Compiti da svolgere -
• a. Riscrivi in forma di elenco puntato il paragrafo del testo sulla mostra che va da «Le opere sono realizzate» a «(Junk Bodies)». Conserva i fatti principali.
• b. Traduci in inglese questa frase del testo sulla mostra: «La mostra presenta una ventina di opere compiute e due istallazioni provenienti dalla più recente produzione dell’artista milanese.»

Documento di partenza -
La mostra presenta una ventina di opere compiute e due istallazioni provenienti dalla più recente produzione dell’artista milanese.

Le opere sono realizzate utilizzando materiali di scarto raccolti solo lungo le spiagge. Tappi di bottiglie, oggetti in plastica e in metallo ossidato, pezzi di legno, corde, vetro levigato, vengono assemblati e reinterpretati dall’artista con naturalezza, provocazione ed ironia.
Orientata inizialmente alla riproduzione di singoli soggetti marini, l’autrice è passata a raccontare storie marine più articolate (Junk Fishes), per arrivare a nature morte floreali (Junk Flowers) e a composizioni tridimensionali (Junk Bodies).

Marillina Fortuna, Colpo di vitaI rifiuti raccolti, utilizzati senza subire modifiche o aggiunte decorative, si arricchiscono di contenuti espressivi, volti a “ri-dare-vita” a qualcosa di sporco che il mare ha inghiottito senza desiderarlo per poi restituirlo come purificato. All’approccio figurativo, che traduce in icona il desiderio di restituire idealmente al mare un pezzetto di vita che quotidianamente l’uomo gli ruba, si unisce, nell’opera di Fortuna, il desiderio di dare vigore, forza, movimento al rappresentato.

IN DIVENIRE” testimonia l’attenzione dell’autrice verso la natura ed, in particolare, il mare, protagonista di un degrado crescente e forse purtroppo, inarrestabile. Inoltre, Marillina Fortuna, in questa mostra, documenta la complessità di una natura generatrice, mutevole e forte che si vorrebbe possedere, immaginare, recuperare e trasfigurare verso un universo intimamente fantastico.
A proposito della genesi delle sue opere l’artista dice: “Mi ha ispirato nel tempo, la concretezza, spesso fragile perché ciclica, del mondo naturale. L’osservazione della natura e dei suoi movimenti: fermare il tramonto, riconoscere un volto, una figura, mettendo a fuoco una roccia, una montagna, una foglia…

La mostra si avvale del patrocinio della Città di Genova e del sostegno dell’Associazione Amici della Vita-Onlus”.

Omar Calabrese è l’autore del testo critico in catalogo.

Voci archiviate -

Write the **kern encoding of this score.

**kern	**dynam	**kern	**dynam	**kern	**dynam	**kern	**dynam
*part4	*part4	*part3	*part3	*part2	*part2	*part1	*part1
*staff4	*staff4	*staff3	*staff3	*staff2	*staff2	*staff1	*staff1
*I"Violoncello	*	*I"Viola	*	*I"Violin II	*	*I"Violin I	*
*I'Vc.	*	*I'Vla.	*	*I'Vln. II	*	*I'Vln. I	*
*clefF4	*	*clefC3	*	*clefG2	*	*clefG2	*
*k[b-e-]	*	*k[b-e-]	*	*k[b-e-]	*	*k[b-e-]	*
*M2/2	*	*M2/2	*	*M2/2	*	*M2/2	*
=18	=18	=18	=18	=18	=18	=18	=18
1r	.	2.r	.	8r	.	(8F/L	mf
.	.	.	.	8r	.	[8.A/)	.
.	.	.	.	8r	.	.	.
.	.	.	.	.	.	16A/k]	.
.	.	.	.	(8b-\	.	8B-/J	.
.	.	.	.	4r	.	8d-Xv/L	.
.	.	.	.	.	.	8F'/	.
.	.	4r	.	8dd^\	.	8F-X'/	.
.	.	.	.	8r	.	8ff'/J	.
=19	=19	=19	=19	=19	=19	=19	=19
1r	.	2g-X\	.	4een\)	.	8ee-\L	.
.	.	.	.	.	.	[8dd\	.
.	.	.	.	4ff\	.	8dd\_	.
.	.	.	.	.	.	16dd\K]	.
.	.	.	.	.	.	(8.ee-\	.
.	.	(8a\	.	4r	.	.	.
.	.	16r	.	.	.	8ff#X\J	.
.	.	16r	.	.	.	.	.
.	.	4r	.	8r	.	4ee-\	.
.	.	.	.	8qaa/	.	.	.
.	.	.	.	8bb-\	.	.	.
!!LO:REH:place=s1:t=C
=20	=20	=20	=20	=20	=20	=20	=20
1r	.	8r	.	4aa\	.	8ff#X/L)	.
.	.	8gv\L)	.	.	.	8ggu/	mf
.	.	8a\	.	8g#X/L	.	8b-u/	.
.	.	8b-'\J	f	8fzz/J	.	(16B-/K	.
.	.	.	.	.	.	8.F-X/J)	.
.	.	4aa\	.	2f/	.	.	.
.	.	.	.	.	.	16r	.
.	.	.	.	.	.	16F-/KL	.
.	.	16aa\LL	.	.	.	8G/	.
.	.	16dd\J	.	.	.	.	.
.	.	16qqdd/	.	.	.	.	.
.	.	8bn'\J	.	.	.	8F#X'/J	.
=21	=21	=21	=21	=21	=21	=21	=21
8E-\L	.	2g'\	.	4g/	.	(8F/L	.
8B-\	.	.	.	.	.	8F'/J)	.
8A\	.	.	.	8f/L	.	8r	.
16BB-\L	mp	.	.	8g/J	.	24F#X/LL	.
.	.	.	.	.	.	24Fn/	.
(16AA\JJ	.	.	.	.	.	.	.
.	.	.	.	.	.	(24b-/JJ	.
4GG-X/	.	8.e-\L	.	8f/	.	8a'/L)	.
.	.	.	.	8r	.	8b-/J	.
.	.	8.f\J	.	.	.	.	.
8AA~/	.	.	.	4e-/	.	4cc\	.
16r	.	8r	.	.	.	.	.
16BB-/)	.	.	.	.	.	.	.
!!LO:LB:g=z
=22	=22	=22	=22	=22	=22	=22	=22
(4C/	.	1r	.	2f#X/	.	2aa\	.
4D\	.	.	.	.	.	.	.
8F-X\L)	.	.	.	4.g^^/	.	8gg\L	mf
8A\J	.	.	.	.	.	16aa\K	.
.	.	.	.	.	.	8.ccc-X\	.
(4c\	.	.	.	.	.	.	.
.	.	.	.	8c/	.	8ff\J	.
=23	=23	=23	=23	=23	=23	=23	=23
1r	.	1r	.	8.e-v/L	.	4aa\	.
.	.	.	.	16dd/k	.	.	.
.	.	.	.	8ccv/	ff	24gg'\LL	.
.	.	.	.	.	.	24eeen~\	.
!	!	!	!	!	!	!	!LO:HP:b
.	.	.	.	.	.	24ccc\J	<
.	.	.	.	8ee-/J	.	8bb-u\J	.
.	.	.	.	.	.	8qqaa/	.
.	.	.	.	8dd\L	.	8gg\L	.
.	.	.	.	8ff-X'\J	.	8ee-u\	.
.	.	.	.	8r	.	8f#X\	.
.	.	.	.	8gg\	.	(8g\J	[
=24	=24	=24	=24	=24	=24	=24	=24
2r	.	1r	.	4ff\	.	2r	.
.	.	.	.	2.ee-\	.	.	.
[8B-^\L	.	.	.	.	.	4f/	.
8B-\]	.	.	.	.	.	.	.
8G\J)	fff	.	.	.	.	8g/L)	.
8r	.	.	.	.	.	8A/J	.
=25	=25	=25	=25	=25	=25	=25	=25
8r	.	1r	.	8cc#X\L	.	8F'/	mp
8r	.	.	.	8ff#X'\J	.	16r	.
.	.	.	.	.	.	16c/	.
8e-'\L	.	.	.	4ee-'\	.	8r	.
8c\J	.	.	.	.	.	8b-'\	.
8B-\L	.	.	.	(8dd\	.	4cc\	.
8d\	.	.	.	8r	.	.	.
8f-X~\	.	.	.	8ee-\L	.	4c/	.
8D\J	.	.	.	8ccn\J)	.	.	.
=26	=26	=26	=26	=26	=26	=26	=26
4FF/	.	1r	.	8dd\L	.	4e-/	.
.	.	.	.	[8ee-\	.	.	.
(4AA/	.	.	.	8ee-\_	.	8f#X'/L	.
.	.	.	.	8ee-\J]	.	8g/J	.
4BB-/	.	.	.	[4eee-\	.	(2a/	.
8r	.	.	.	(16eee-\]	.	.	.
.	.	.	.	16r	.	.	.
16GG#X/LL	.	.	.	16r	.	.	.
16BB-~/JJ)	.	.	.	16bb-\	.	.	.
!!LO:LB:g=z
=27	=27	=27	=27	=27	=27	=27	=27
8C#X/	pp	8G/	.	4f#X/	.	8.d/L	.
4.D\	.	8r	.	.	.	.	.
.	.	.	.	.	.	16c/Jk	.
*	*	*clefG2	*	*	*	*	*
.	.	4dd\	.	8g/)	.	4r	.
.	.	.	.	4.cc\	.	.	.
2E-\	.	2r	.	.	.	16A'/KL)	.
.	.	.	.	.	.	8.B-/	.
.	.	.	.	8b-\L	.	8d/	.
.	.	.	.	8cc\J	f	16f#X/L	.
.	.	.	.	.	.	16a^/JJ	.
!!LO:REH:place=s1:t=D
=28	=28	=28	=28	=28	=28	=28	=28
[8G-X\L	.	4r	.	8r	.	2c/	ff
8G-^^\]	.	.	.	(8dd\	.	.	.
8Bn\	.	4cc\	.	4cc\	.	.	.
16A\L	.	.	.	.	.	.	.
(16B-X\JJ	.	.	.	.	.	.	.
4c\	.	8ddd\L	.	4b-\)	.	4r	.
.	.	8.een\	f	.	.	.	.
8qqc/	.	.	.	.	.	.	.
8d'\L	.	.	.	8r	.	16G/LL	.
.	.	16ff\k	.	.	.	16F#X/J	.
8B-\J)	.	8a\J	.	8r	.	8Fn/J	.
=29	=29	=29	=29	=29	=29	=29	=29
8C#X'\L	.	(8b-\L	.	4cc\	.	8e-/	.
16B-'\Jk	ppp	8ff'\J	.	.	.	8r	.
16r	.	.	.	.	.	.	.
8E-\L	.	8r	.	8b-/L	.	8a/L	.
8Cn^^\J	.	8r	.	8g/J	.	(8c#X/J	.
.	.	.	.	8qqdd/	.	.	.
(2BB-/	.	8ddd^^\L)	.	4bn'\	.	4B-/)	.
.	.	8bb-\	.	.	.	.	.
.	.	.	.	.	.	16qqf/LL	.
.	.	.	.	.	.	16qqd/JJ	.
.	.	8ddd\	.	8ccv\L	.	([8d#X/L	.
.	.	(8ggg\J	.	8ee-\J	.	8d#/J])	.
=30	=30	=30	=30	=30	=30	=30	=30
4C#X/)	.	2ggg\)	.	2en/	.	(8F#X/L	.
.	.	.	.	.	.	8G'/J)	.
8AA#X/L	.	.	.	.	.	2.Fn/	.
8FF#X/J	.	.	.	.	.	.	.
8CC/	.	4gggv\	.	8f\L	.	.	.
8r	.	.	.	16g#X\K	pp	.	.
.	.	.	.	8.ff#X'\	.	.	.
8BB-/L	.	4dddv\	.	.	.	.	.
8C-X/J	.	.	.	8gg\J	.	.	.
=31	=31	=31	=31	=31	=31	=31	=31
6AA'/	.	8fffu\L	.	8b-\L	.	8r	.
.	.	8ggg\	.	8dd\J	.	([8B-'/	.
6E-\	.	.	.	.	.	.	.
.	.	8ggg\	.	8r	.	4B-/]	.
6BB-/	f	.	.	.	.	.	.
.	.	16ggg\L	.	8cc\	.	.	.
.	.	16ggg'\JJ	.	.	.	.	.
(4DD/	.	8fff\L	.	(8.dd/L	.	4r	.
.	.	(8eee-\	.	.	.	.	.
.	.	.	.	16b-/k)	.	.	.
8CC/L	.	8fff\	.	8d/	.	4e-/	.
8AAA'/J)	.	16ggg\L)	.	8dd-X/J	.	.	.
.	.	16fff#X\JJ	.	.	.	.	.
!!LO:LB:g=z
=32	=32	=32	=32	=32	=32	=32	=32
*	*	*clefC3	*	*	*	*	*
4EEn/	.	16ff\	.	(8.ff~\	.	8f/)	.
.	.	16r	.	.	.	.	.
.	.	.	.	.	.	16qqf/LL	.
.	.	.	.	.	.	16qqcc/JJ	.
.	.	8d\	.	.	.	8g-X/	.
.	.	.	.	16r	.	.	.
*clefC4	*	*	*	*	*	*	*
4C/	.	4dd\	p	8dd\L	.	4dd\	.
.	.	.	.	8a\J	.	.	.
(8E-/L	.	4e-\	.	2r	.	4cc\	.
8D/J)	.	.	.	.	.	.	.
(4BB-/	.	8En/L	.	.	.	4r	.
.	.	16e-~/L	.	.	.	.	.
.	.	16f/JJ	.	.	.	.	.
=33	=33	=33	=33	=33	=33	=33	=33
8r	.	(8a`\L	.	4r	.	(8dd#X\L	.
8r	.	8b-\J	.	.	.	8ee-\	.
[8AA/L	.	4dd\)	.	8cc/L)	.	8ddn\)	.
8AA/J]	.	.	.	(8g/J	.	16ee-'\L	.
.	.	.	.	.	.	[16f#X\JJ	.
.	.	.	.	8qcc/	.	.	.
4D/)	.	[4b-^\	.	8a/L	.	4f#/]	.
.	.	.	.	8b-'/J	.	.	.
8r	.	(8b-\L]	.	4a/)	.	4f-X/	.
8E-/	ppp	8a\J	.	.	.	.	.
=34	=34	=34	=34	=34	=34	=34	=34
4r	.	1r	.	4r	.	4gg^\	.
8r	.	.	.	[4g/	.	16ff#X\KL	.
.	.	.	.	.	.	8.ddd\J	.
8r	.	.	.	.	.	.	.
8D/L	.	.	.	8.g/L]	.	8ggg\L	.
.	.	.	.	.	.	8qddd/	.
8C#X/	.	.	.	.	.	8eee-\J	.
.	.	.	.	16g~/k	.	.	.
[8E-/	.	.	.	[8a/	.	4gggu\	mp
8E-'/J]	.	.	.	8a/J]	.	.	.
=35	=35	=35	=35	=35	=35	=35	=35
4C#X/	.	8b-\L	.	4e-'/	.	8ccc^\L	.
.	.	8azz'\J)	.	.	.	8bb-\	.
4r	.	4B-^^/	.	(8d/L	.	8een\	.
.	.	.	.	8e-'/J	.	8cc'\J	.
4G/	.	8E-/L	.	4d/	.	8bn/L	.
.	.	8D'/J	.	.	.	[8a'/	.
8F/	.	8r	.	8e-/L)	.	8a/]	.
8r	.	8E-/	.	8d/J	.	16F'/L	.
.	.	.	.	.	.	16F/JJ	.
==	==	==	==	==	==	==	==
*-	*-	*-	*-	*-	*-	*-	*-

Risposte in ordine -
• a.
- Le opere sono fatte con materiali di scarto raccolti solo lungo le spiagge: tappi di bottiglia, oggetti in plastica e in metallo ossidato, pezzi di legno, corde, vetro levigato.
- L'artista li assembla e li reinterpreta con naturalezza, provocazione e ironia.
- All'inizio l'autrice riproduceva singoli soggetti marini. Poi è passata a storie marine più articolate (Junk Fishes), quindi a nature morte floreali (Junk Flowers) e infine a composizioni tridimensionali (Junk Bodies).

• b. The exhibition presents about twenty finished works and two installations from the most recent production of the Milanese artist.